Asset Liability Management
ALM is de afkorting voor Asset Liability Management. Deelnemers van een
pensioenverzekering bouwen ieder jaar pensioenrechten op die gefinancierd moeten
worden. De financiering vindt plaats door premiebetaling en het rendement op de
portefeuille. Op een bepaald moment moeten er uitkeringen worden gedaan. Deze
uitkeringen worden ook wel de verplichtingen genoemd. Het mag niet voorkomen dat op
enig moment niet aan de verplichtingen kan worden voldaan. De toezichthouder van het
fonds (DNB) houdt dit scherp in de gaten. Er zijn echter een aantal onbekende factoren
in het spel. Zo is het niet duidelijk hoe de activa zich ontwikkelen in de loop der tijd. Het
rendement op de activa is afhankelijk van het gekozen investeringsbeleid. Aan de andere
kant zijn de toekomstige verplichtingen ook niet bekend. Hoeveel mensen gaan er met
pensioen? Wat zijn de verwachte salarisontwikkelingen? Wat zijn de toekomstige
indexatieverplichtingen? Hoeveel mensen overlijden er? De totale verplichtingen zijn hier
afhankelijk van. Wat is dan het optimale investeringsbeleid? Hoe hoog moet de premie
zijn?
Dit vraagstuk wordt ALM genoemd. ALM studies worden vaak gedaan voor
pensioenfondsen om de ontwikkeling van de verschillende onderdelen op de balans te
modelleren bij verschillende macro-economische scenario’s. Bij het ontwikkelen van
deze scenario’s moeten er dus modellen worden opgesteld om voorspellingen te kunnen
doen voor bijvoorbeeld de aandelenkoersen, de inflatie en de obligatiekoersen. Hoe de
waarde van de activa zich ontwikkelt is afhankelijk van de voorspellingen van de macro-
economische variabelen. Ook voor grootzakelijke contracten waarbij de
beleggingsportefeuille gesepareerd beheerd wordt, is dit een belangrijk vraagstuk.

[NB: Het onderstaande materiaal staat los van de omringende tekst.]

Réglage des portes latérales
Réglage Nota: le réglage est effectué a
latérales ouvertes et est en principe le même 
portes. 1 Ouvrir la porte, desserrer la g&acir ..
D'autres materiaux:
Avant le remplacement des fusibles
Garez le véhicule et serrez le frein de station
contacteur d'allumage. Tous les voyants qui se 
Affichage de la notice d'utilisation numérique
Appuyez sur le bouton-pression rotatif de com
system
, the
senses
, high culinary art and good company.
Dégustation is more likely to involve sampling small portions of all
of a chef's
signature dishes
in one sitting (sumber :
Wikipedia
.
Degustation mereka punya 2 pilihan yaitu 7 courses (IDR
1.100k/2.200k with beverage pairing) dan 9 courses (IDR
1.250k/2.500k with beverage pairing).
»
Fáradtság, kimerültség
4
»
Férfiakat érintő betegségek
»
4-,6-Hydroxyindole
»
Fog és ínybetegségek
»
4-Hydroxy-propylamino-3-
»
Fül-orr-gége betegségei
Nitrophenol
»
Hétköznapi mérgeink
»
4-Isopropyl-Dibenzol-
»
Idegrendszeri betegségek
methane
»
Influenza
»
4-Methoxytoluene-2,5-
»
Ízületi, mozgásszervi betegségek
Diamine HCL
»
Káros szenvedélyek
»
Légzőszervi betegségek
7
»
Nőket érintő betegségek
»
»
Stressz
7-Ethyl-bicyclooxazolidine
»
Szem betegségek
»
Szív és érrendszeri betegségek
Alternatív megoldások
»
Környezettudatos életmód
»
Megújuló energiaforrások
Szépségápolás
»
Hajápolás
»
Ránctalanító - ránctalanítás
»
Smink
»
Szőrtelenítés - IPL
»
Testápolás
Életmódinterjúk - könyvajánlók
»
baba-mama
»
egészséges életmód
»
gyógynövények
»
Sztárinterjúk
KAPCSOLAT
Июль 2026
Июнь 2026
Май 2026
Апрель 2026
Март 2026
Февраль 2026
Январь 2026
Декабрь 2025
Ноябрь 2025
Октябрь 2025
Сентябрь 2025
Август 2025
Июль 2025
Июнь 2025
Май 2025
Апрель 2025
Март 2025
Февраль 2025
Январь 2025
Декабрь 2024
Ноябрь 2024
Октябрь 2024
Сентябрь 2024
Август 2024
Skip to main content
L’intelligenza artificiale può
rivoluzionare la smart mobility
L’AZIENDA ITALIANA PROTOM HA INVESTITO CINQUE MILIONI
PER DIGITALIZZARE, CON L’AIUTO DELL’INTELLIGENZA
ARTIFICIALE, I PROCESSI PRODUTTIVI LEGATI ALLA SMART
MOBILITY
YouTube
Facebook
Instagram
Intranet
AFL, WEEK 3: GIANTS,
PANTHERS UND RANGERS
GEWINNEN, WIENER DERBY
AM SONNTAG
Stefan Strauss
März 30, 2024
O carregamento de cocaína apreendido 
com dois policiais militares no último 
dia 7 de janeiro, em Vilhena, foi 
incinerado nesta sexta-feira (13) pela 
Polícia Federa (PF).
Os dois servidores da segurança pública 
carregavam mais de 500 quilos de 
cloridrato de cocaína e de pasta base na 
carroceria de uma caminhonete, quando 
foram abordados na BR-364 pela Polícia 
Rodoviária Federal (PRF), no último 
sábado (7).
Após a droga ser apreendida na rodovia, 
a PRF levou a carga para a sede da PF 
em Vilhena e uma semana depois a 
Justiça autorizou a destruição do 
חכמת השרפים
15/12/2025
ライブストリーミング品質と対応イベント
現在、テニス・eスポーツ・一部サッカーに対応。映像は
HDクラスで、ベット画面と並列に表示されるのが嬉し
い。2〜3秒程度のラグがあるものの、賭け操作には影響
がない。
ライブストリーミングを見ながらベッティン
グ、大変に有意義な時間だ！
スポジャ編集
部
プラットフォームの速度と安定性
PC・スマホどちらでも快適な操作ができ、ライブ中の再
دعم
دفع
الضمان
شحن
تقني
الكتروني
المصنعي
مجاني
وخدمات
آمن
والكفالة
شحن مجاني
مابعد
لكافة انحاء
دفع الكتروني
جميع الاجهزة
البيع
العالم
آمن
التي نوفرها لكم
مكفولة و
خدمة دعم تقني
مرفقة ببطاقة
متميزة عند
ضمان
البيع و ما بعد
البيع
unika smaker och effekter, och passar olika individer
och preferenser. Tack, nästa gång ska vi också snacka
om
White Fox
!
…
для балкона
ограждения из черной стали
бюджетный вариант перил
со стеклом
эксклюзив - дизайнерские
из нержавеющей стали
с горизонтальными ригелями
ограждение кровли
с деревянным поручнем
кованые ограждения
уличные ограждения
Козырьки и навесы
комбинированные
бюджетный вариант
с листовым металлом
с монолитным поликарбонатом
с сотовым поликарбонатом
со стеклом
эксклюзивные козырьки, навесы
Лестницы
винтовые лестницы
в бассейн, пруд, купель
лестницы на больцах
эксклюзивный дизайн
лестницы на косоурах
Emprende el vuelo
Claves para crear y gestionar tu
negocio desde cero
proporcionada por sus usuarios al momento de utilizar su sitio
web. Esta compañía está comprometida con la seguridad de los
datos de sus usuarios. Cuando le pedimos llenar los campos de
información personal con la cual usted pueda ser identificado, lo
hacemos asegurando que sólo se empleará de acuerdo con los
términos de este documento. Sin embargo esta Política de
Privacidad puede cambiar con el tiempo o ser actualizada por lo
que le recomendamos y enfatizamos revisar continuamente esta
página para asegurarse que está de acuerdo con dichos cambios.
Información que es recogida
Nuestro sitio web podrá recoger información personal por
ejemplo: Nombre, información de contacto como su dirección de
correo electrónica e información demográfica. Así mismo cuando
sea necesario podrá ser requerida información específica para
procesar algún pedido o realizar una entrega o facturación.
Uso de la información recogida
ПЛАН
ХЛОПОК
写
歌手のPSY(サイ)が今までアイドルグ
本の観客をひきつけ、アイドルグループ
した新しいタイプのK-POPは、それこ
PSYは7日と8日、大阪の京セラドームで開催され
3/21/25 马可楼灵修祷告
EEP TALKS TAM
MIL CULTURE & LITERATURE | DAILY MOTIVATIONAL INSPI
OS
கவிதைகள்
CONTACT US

Tijdens de sales fase is het belangrijk dat aan potentiële klanten getoond kan laten
worden wat de ontwikkeling van de dekkingsgraad is bij een gekozen beleggingsbeleid
en welke beleidsruimte dit geeft voor het verlenen van indexatie.
In dit verslag zijn twee verschillende typen ALM modellen beschreven. Dit zijn stochastic
linear programming (SLP) modellen en simulatiemodellen. Bij een SLP probleem wordt
een doelstellingsfunctie geoptimaliseerd om zo een optimaal beleid voor een
pensioenfonds te bepalen. Een nadeel is dat een SLP model snel erg complex wordt. Bij
een simulatiemodel zijn er twee losstaande zaken: de economische scenario generator
en het optimalisatiemodel. Dit is dus verschillend van SLP modellen, waar zowel de
scenario’s en het optimalisatieprobleem in één model worden gestopt. SLP modellen zijn
gericht op het optimaliseren van een beleid terwijl simulatiemodellen gericht zijn op het
evalueren van een beleid, en door het doorrekenen van verschillende strategieën streven
naar een optimaal beleid.
Dit onderzoek heeft zich gericht op het modelleren van macro-economische variabelen:
de inflatie, de kort- en langlopende obligatie index en het rendement op de AEX index.
Om de inflatie en de kort- en langlopende obligatie index te modelleren is er gebruik
gemaakt van verschillende modellen: VAR modellen, ARIMA modellen en Holt Winters
(Exponential Smoothing). Wanneer de performance van deze modellen wordt getest op
een deel van de dataset, blijkt dat het VAR(1) model het beste model is voor de gekozen
dataset en bij de gebruikte technieken. Er blijkt dat een VAR(1) model met daarin ook de
AEX index opgenomen slechtere voorspellingen geeft voor de inflatie, kort- en
langlopende obligatie index, dan een VAR(1) model met daarin alleen de inflatie, kort- en
5
langlopende obligatie index. Er dient verder onderzoek te worden gedaan naar het
vinden van een bevredigend model waarin wel de correlatie tussen aandelen en de
andere factoren is meegenomen.
Het optimale model voor het aandelenrendement blijkt een Regime Switching Lognormal
model te zijn: RSLN(2). Er dient echter verder onderzoek te worden gedaan naar de
voorspelling prestaties voor het aandelenrendement van het RSLN(2)model ten opzichte
van het GARCH(1,1) model. Ook blijkt het VAR(1) model met daarin de AEX index
opgenomen niet beter te voorspellen dan het GARCH(1,1) of RSLN(2) model. Hier moet
echter uitgebreider onderzoek naar worden gedaan.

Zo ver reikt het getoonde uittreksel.